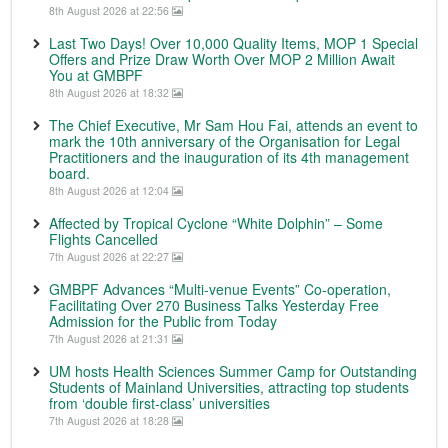
8th August 2026 at 22:56
Last Two Days! Over 10,000 Quality Items, MOP 1 Special
Offers and Prize Draw Worth Over MOP 2 Million Await
You at GMBPF
8th August 2026 at 18:32
The Chief Executive, Mr Sam Hou Fai, attends an event to
mark the 10th anniversary of the Organisation for Legal
Practitioners and the inauguration of its 4th management
board.
8th August 2026 at 12:04
Affected by Tropical Cyclone “White Dolphin” – Some
Flights Cancelled
7th August 2026 at 22:27
GMBPF Advances “Multi-venue Events” Co-operation,
Facilitating Over 270 Business Talks Yesterday Free
Admission for the Public from Today
7th August 2026 at 21:31
UM hosts Health Sciences Summer Camp for Outstanding
Students of Mainland Universities, attracting top students
from ‘double first-class’ universities
7th August 2026 at 18:28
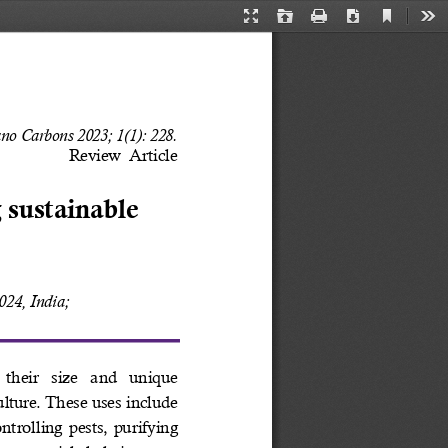
Current
Presentation
Open
Print
Download
Too
View
Mode
no Carbons 2023; 1(1): 228. 
Review  Article
 sustainable 
24, India; 
their  size  and  unique 
ulture. These uses include 
trolling pests, purifying 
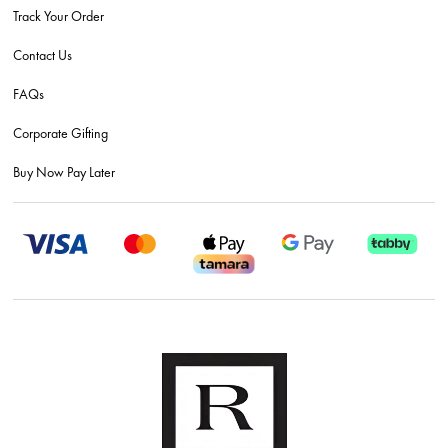
Track Your Order
Contact Us
FAQs
Corporate Gifting
Buy Now Pay Later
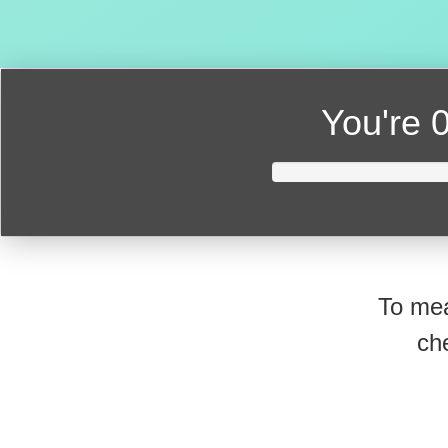
You're
0
To mea
ch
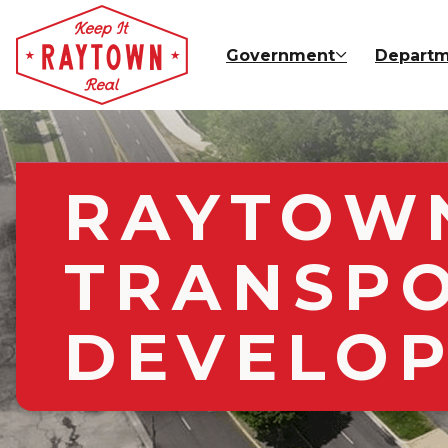
Skip to main content
Government
Departm
RAYTOWN
TRANSP
DEVELOP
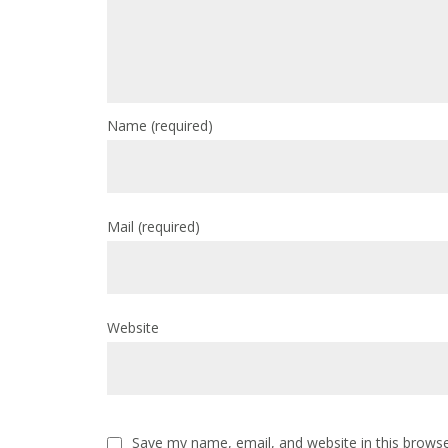
Name
(required)
Mail
(required)
Website
Save my name, email, and website in this browse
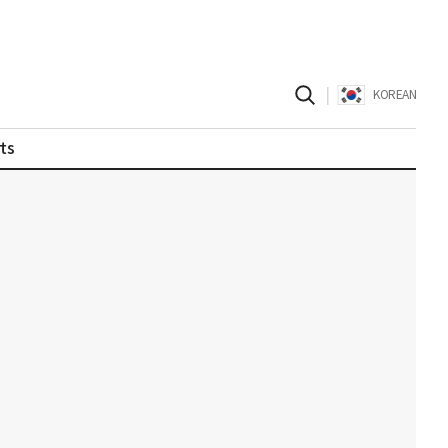
|
KOREAN
ts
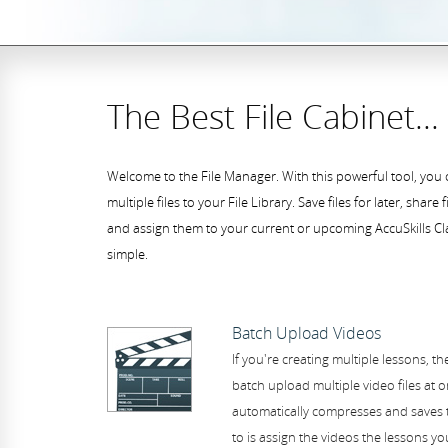
The Best File Cabinet...
Welcome to the File Manager. With this powerful tool, you 
multiple files to your File Library. Save files for later, share 
and assign them to your current or upcoming AccuSkills Cla
simple.
Batch Upload Videos
If you're creating multiple lessons, t
batch upload multiple video files at 
automatically compresses and saves t
to is assign the videos the lessons yo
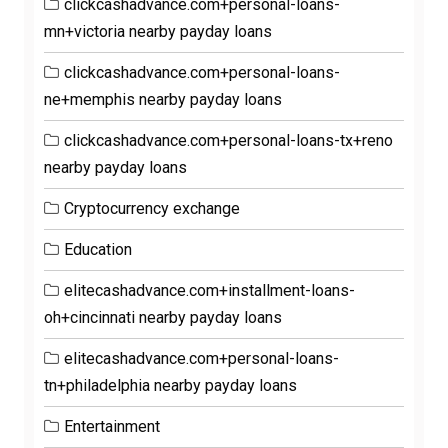
clickcashadvance.com+personal-loans-
mn+victoria nearby payday loans
clickcashadvance.com+personal-loans-
ne+memphis nearby payday loans
clickcashadvance.com+personal-loans-tx+reno
nearby payday loans
Cryptocurrency exchange
Education
elitecashadvance.com+installment-loans-
oh+cincinnati nearby payday loans
elitecashadvance.com+personal-loans-
tn+philadelphia nearby payday loans
Entertainment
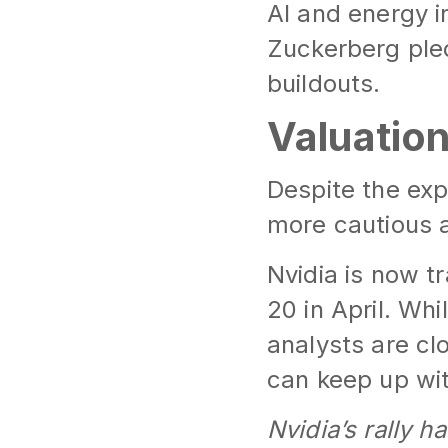
AI and energy 
Zuckerberg ple
buildouts.
Valuation
Despite the expl
more cautious 
Nvidia is now t
20 in April. Wh
analysts are cl
can keep up with
Nvidia’s rally h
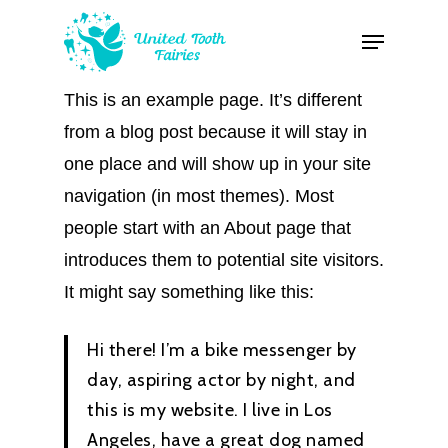
Skip
Menu
to
Close
main
Menu
This is an example page. It’s different
content
from a blog post because it will stay in
one place and will show up in your site
navigation (in most themes). Most
people start with an About page that
introduces them to potential site visitors.
It might say something like this:
Hi there! I’m a bike messenger by
day, aspiring actor by night, and
this is my website. I live in Los
Angeles, have a great dog named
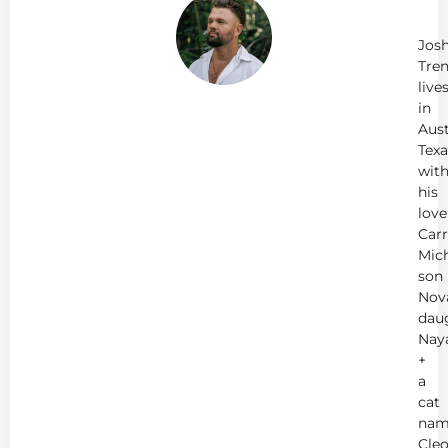
Jo
Tr
Jos
Tren
live
in
Aust
Texa
wit
his
love
Carr
Mich
son
Nov
dau
Nay
+
a
cat
nam
Cleo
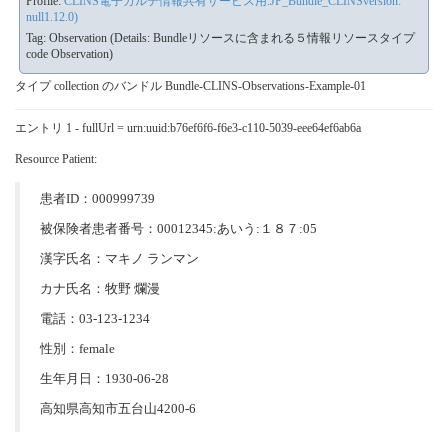
Profile:
CLINS電子カルテ情報共有サービス用:JP_Bundle_CLINSversion:
null1.12.0)
Tag: Observation (Details: Bundleリソースに含まれる５情報リソースタイプ
code Observation)
タイプ collection のバンドル Bundle-CLINS-Observations-Example-01
エントリ 1 - fullUrl = urn:uuid:b76ef6f6-f6e3-c110-5039-eee64ef6ab6a
Resource Patient:
患者ID：000999739
被保険者患者番号：00012345:あいう:１８７:05
漢字氏名：マキノ ランマン
カナ氏名：牧野 爛漫
電話：03-123-1234
性別：female
生年月日：1930-06-28
高知県高知市五台山4200-6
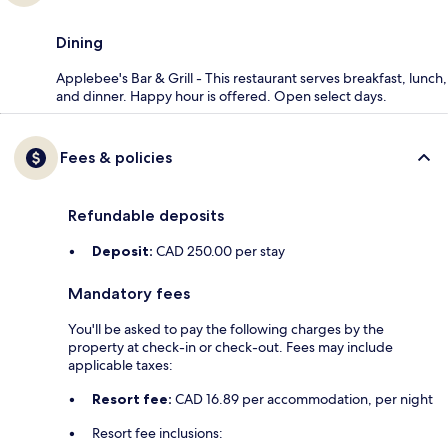
Dining
Applebee's Bar & Grill - This restaurant serves breakfast, lunch,
and dinner. Happy hour is offered. Open select days.
Fees & policies
Refundable deposits
Deposit:
CAD 250.00 per stay
Mandatory fees
You'll be asked to pay the following charges by the
property at check-in or check-out. Fees may include
applicable taxes:
Resort fee:
CAD 16.89 per accommodation, per night
Resort fee inclusions:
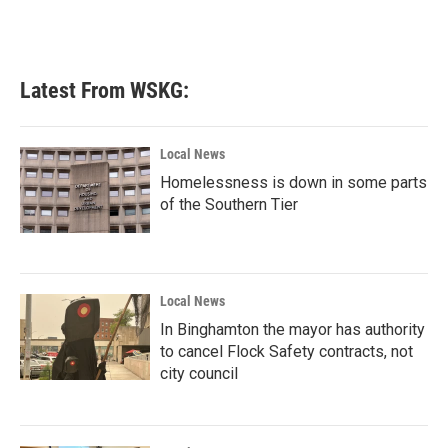
Latest From WSKG:
Local News
Homelessness is down in some parts
of the Southern Tier
Local News
In Binghamton the mayor has authority
to cancel Flock Safety contracts, not
city council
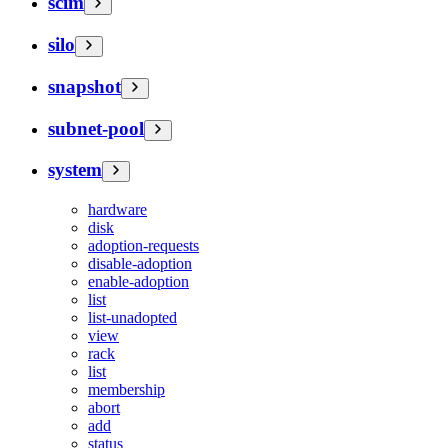
scim
silo
snapshot
subnet-pool
system
hardware
disk
adoption-requests
disable-adoption
enable-adoption
list
list-unadopted
view
rack
list
membership
abort
add
status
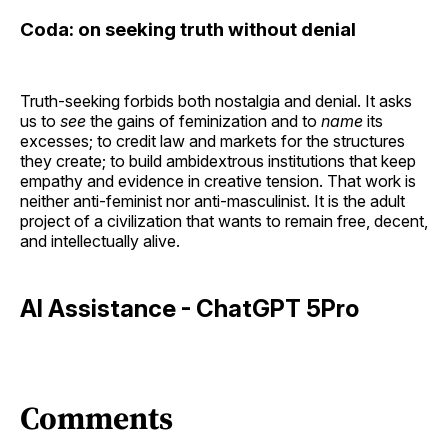
Coda: on seeking truth without denial
Truth-seeking forbids both nostalgia and denial. It asks
us to
see
the gains of feminization and to
name
its
excesses; to credit law and markets for the structures
they create; to build ambidextrous institutions that keep
empathy and evidence in creative tension. That work is
neither anti-feminist nor anti-masculinist. It is the adult
project of a civilization that wants to remain free, decent,
and intellectually alive.
AI Assistance - ChatGPT 5Pro
Comments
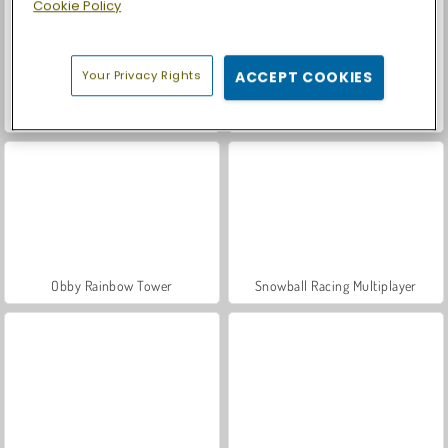
Cookie Policy
Your Privacy Rights
ACCEPT COOKIES
ASMR Makeover & Makeup Studio
Casino World
Obby Rainbow Tower
Snowball Racing Multiplayer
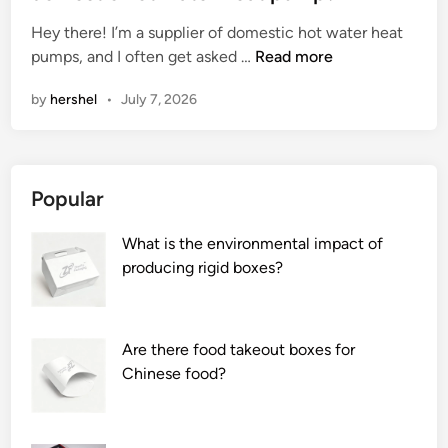
e
Hey there! I’m a supplier of domestic hot water heat
d
W
pumps, and I often get asked …
Read more
i
h
n
by
hershel
•
July 7, 2026
a
t
i
s
Popular
t
h
What is the environmental impact of
e
producing rigid boxes?
w
a
t
e
Are there food takeout boxes for
r
Chinese food?
f
l
o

EXERCISE AIM - Transcribe the text read from every picture in the data above, reproducing each line without any change. Leave the pictures out of your answer.

EXERCISE ANSWER -
8th August 2026 at 22:56
Last Two Days! Over 10,000 Quality Items, MOP 1 Special
Offers and Prize Draw Worth Over MOP 2 Million Await
You at GMBPF
8th August 2026 at 18:32
The Chief Executive, Mr Sam Hou Fai, attends an event to
mark the 10th anniversary of the Organisation for Legal
Practitioners and the inauguration of its 4th management
board.
8th August 2026 at 12:04
Affected by Tropical Cyclone “White Dolphin” – Some
Flights Cancelled
7th August 2026 at 22:27
GMBPF Advances “Multi-venue Events” Co-operation,
Facilitating Over 270 Business Talks Yesterday Free
Admission for the Public from Today
7th August 2026 at 21:31
UM hosts Health Sciences Summer Camp for Outstanding
Students of Mainland Universities, attracting top students
from ‘double first-class’ universities
7th August 2026 at 18:28
Current
Presentation
Open
Print
Download
Too
View
Mode
no Carbons 2023; 1(1): 228. 
Review  Article
 sustainable 
24, India; 
their  size  and  unique 
ulture. These uses include 
trolling pests, purifying 
Track Your Order
Contact Us
FAQs
Corporate Gifting
Buy Now Pay Later
You're
0
To mea
ch
Skip to main content
Government
Departm
RAYTOWN
TRANSP
DEVELOP
Name
(required)
Mail
(required)
Website
Save my name, email, and website in this browse
|
KOREAN
ts
The Best File Cabinet...
Welcome to the File Manager. With this powerful tool, you 
multiple files to your File Library. Save files for later, share 
and assign them to your current or upcoming AccuSkills Cla
simple.
Batch Upload Videos
If you're creating multiple lessons, t
batch upload multiple video files at 
automatically compresses and saves t
to is assign the videos the lessons yo
clickcashadvance.com+personal-loans-
mn+victoria nearby payday loans
clickcashadvance.com+personal-loans-
ne+memphis nearby payday loans
clickcashadvance.com+personal-loans-tx+reno
nearby payday loans
Cryptocurrency exchange
Education
elitecashadvance.com+installment-loans-
oh+cincinnati nearby payday loans
elitecashadvance.com+personal-loans-
tn+philadelphia nearby payday loans
Entertainment
AI and energy 
Zuckerberg ple
buildouts.
Valuation
Despite the expl
more cautious 
Nvidia is now t
20 in April. Wh
analysts are cl
can keep up with
Nvidia’s rally h
Skip
Menu
to
Close
main
Menu
This is an example page. It’s different
content
from a blog post because it will stay in
one place and will show up in your site
navigation (in most themes). Most
people start with an About page that
introduces them to potential site visitors.
It might say something like this:
Hi there! I’m a bike messenger by
day, aspiring actor by night, and
this is my website. I live in Los
Angeles, have a great dog named
Jo
Tr
Jos
Tren
live
in
Aust
Texa
wit
his
love
Carr
Mich
son
Nov
dau
Nay
+
a
cat
nam
Cleo
Profile:
CLINS電子カルテ情報共有サービス用:JP_Bundle_CLINSversion:
null1.12.0)
Tag: Observation (Details: Bundleリソースに含まれる５情報リソースタイプ
code Observation)
タイプ collection のバンドル Bundle-CLINS-Observations-Example-01
エントリ 1 - fullUrl = urn:uuid:b76ef6f6-f6e3-c110-5039-eee64ef6ab6a
Resource Patient:
患者ID：000999739
被保険者患者番号：00012345:あいう:１８７:05
漢字氏名：マキノ ランマン
カナ氏名：牧野 爛漫
電話：03-123-1234
性別：female
生年月日：1930-06-28
高知県高知市五台山4200-6
Dining
Applebee's Bar & Grill - This restaurant serves breakfast, lunch,
and dinner. Happy hour is offered. Open select days.
Fees & policies
Refundable deposits
Deposit:
CAD 250.00 per stay
Mandatory fees
You'll be asked to pay the following charges by the
property at check-in or check-out. Fees may include
applicable taxes:
Resort fee:
CAD 16.89 per accommodation, per night
Resort fee inclusions:
Latest From WSKG:
Local News
Homelessness is down in some parts
of the Southern Tier
Local News
In Binghamton the mayor has authority
to cancel Flock Safety contracts, not
city council
scim
silo
snapshot
subnet-pool
system
hardware
disk
adoption-requests
disable-adoption
enable-adoption
list
list-unadopted
view
rack
list
membership
abort
add
status
Coda: on seeking truth without denial
Truth-seeking forbids both nostalgia and denial. It asks
us to
see
the gains of feminization and to
name
its
excesses; to credit law and markets for the structures
they create; to build ambidextrous institutions that keep
empathy and evidence in creative tension. That work is
neither anti-feminist nor anti-masculinist. It is the adult
project of a civilization that wants to remain free, decent,
and intellectually alive.
AI Assistance - ChatGPT 5Pro
Comments
Cookie Policy
Your Privacy Rights
ACCEPT COOKIES
ASMR Makeover & Makeup Studio
Casino World
Obby Rainbow Tower
Snowball Racing Multiplayer
e
Hey there! I’m a supplier of domestic hot water heat
d
W
pumps, and I often get asked …
Read more
i
h
n
by
hershel
•
July 7, 2026
a
t
i
s
Popular
t
h
What is the environmental impact of
e
producing rigid boxes?
w
a
t
e
Are there food takeout boxes for
r
Chinese food?
f
l
o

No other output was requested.